*Stated task*
Can you rewrite everything from the start of the material down to the line containing "country: Greenland", inclusive, as a Markdown table with the columns "Row" and "Line", numbering each line and leaving out any blank ones?
-------- Raw data --------
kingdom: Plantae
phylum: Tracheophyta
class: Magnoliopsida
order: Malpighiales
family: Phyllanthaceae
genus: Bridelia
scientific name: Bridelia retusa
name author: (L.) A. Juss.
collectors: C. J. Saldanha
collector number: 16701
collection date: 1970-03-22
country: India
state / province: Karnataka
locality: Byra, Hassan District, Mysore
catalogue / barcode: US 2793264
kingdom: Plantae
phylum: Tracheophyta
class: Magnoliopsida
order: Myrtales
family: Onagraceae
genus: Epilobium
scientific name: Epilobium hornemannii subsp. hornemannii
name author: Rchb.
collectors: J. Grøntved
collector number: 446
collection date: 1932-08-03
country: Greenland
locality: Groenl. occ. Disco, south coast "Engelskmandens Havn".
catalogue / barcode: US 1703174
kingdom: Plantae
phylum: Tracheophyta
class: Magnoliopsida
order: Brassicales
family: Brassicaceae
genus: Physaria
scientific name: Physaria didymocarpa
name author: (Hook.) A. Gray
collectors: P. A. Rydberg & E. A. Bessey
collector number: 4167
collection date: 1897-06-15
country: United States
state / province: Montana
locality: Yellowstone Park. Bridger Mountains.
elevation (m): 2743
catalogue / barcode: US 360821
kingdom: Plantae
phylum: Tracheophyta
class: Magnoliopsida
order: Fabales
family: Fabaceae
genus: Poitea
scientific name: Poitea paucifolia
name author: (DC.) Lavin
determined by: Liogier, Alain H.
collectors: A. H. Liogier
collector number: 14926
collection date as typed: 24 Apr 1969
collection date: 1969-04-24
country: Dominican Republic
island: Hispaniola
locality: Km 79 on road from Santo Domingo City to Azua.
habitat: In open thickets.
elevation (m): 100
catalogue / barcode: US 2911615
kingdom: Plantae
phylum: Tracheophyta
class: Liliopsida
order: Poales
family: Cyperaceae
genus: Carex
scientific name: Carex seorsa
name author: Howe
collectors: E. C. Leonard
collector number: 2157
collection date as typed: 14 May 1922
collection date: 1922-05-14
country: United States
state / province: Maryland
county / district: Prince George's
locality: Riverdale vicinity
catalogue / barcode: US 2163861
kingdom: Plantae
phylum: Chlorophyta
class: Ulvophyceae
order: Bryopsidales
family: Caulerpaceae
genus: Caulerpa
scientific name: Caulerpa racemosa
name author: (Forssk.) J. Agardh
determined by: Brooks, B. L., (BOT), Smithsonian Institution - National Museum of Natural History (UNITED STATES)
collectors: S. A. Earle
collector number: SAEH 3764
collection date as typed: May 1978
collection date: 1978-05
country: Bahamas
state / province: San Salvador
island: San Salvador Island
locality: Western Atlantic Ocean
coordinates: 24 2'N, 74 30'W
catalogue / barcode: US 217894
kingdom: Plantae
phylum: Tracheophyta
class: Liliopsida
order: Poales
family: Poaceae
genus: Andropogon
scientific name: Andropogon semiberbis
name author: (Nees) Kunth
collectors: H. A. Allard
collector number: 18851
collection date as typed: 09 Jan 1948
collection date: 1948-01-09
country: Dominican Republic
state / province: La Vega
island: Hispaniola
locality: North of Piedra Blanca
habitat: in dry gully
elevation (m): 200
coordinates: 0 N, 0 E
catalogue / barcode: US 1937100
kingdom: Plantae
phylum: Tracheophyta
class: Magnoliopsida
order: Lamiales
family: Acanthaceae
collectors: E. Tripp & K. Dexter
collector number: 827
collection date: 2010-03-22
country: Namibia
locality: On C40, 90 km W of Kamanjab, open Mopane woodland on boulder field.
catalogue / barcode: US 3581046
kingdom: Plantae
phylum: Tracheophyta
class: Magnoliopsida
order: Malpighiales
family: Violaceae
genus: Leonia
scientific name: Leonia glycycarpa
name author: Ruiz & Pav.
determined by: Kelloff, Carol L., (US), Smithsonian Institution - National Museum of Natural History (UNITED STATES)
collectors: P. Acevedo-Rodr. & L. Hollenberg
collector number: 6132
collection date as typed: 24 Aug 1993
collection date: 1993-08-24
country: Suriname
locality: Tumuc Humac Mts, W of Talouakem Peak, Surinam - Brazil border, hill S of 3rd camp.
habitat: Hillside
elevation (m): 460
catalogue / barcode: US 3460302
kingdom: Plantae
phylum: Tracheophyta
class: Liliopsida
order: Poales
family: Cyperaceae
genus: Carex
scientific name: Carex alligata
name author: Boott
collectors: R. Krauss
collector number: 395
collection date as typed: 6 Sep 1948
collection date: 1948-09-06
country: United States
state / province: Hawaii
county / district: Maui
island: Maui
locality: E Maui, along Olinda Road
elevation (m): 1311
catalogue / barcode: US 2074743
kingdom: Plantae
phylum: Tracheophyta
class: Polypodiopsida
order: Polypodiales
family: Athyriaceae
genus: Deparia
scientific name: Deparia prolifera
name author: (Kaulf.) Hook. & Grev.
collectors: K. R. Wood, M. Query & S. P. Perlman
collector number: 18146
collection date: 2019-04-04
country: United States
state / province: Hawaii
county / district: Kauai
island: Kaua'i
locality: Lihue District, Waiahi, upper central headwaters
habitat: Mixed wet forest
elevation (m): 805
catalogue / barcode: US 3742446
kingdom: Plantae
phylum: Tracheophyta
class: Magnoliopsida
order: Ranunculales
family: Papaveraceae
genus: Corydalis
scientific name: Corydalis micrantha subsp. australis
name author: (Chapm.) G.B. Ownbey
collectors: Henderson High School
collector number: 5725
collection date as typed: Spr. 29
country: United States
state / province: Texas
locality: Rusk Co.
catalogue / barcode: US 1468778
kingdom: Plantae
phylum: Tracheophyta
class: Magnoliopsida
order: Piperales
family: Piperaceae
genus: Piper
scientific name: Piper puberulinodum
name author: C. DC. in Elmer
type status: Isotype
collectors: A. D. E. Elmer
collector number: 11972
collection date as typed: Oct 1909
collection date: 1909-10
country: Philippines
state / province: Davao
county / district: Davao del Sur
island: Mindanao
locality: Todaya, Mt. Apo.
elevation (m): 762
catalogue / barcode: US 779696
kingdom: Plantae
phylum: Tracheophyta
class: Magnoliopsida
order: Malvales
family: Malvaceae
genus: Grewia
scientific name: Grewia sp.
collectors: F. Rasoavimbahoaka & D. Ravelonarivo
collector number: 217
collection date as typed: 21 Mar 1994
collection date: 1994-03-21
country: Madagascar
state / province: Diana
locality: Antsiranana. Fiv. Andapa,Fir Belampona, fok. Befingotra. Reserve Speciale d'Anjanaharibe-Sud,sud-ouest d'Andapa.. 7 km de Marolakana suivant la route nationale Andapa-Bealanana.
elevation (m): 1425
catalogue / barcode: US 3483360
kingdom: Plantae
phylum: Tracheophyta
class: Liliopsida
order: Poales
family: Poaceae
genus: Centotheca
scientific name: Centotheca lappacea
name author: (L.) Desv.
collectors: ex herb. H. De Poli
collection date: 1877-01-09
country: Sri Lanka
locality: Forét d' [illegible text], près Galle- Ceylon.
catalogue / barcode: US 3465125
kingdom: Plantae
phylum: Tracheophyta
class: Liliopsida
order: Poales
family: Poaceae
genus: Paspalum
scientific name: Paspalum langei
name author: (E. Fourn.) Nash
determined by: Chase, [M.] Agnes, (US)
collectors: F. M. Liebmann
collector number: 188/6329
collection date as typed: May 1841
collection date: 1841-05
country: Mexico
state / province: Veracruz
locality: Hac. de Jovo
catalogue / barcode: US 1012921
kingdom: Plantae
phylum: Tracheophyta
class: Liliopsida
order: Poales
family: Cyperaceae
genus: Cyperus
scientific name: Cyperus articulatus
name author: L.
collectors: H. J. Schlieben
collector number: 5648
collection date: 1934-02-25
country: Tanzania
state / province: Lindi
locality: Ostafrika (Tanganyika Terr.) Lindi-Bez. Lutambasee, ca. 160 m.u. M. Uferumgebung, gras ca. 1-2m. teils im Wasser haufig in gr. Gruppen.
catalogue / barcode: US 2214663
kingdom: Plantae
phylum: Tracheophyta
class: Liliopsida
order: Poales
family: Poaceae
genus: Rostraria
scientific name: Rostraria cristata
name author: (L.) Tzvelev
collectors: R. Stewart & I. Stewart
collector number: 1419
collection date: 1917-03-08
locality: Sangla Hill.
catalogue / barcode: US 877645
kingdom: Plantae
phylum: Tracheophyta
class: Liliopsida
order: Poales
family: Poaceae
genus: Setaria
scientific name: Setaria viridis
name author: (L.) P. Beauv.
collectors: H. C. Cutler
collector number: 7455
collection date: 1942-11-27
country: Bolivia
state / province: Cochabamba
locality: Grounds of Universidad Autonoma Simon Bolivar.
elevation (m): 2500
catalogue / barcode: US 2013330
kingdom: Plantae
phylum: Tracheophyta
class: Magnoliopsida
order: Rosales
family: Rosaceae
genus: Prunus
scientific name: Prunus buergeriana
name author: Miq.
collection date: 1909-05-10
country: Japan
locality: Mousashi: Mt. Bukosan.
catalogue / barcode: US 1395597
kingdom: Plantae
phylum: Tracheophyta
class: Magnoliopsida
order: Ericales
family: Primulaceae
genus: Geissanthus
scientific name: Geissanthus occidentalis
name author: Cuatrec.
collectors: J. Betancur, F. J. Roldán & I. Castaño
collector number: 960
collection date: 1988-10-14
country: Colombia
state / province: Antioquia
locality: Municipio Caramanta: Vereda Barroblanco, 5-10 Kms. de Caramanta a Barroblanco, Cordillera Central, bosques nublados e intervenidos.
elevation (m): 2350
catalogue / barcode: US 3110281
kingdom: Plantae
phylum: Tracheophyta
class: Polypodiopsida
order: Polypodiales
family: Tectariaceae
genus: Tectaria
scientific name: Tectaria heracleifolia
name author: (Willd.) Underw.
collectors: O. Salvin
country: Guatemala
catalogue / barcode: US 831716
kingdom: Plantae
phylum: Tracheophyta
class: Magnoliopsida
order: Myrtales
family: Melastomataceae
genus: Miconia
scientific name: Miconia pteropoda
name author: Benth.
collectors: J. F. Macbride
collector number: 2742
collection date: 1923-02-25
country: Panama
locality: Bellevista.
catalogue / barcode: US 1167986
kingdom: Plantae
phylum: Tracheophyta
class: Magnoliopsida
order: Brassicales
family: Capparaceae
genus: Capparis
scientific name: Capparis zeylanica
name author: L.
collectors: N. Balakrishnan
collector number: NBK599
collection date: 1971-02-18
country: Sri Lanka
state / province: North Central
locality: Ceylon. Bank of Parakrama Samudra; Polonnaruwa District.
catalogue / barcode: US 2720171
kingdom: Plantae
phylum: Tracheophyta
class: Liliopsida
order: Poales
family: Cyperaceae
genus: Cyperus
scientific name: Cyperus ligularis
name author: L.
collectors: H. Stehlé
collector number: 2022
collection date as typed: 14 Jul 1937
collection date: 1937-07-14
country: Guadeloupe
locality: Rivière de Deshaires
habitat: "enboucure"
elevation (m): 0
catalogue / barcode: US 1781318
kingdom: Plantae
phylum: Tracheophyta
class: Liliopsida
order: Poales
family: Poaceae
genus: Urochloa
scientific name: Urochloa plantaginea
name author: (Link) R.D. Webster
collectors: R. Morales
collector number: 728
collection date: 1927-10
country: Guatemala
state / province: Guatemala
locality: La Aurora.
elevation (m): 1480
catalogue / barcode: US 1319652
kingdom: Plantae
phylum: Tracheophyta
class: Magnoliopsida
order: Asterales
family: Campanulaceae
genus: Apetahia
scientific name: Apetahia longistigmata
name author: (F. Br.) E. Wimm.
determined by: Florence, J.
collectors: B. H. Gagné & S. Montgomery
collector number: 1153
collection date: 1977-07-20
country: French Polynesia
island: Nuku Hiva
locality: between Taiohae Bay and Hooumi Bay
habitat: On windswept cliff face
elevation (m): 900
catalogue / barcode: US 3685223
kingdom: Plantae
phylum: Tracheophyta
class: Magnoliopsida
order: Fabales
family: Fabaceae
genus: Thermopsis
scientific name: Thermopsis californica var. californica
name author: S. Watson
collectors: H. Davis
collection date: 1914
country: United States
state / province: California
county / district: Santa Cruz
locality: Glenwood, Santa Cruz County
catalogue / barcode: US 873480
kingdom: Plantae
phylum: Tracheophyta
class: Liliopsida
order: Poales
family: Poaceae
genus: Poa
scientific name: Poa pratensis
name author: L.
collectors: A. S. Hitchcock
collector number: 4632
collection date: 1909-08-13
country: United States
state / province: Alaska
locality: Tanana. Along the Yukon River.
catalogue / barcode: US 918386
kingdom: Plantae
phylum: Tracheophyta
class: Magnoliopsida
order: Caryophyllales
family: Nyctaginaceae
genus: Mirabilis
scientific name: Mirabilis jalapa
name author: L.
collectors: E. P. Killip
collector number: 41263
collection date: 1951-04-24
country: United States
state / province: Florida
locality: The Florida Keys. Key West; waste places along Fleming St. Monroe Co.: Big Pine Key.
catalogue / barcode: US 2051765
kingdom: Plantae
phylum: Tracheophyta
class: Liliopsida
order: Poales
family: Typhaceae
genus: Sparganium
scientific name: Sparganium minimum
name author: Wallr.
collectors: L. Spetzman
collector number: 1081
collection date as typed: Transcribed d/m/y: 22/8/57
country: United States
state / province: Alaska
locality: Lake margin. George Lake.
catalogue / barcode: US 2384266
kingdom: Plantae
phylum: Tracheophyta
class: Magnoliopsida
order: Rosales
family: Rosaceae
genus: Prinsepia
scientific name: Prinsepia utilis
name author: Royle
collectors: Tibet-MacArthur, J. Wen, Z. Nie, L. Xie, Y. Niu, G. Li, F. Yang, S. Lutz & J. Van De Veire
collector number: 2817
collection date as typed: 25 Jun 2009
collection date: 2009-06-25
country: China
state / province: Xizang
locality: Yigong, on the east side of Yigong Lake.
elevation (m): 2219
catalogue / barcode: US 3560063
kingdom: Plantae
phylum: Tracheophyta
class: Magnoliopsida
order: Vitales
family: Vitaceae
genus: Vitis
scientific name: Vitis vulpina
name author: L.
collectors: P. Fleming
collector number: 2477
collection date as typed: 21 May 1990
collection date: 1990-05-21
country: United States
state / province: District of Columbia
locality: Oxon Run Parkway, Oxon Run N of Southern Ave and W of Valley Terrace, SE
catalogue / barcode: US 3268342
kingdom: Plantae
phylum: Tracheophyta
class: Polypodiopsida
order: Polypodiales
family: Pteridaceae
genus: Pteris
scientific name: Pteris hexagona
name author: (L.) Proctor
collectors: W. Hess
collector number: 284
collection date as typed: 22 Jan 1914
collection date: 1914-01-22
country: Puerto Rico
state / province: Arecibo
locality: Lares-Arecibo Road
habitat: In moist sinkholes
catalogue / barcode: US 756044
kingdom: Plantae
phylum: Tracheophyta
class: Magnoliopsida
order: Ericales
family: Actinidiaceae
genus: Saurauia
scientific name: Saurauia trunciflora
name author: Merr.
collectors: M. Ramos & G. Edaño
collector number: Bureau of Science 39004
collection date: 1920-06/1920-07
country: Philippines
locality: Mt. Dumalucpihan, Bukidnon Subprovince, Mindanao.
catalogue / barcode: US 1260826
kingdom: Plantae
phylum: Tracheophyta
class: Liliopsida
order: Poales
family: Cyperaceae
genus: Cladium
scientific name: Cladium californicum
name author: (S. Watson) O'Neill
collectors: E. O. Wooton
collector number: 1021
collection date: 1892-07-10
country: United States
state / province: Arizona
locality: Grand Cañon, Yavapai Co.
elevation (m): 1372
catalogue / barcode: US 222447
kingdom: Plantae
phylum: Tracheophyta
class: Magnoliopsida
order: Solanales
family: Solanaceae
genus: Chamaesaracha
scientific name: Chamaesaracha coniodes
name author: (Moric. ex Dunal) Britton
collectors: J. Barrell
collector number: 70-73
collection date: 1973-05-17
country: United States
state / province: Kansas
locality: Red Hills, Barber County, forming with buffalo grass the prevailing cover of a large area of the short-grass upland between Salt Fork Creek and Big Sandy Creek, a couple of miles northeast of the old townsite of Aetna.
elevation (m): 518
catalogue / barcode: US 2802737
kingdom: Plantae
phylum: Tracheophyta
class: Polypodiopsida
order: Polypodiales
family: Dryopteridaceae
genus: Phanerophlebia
--------
*Solution for this exercise*
| Row | Line |
|---|---|
| 1 | kingdom: Plantae |
| 2 | phylum: Tracheophyta |
| 3 | class: Magnoliopsida |
| 4 | order: Malpighiales |
| 5 | family: Phyllanthaceae |
| 6 | genus: Bridelia |
| 7 | scientific name: Bridelia retusa |
| 8 | name author: (L.) A. Juss. |
| 9 | collectors: C. J. Saldanha |
| 10 | collector number: 16701 |
| 11 | collection date: 1970-03-22 |
| 12 | country: India |
| 13 | state / province: Karnataka |
| 14 | locality: Byra, Hassan District, Mysore |
| 15 | catalogue / barcode: US 2793264 |
| 16 | kingdom: Plantae |
| 17 | phylum: Tracheophyta |
| 18 | class: Magnoliopsida |
| 19 | order: Myrtales |
| 20 | family: Onagraceae |
| 21 | genus: Epilobium |
| 22 | scientific name: Epilobium hornemannii subsp. hornemannii |
| 23 | name author: Rchb. |
| 24 | collectors: J. Grøntved |
| 25 | collector number: 446 |
| 26 | collection date: 1932-08-03 |
| 27 | country: Greenland |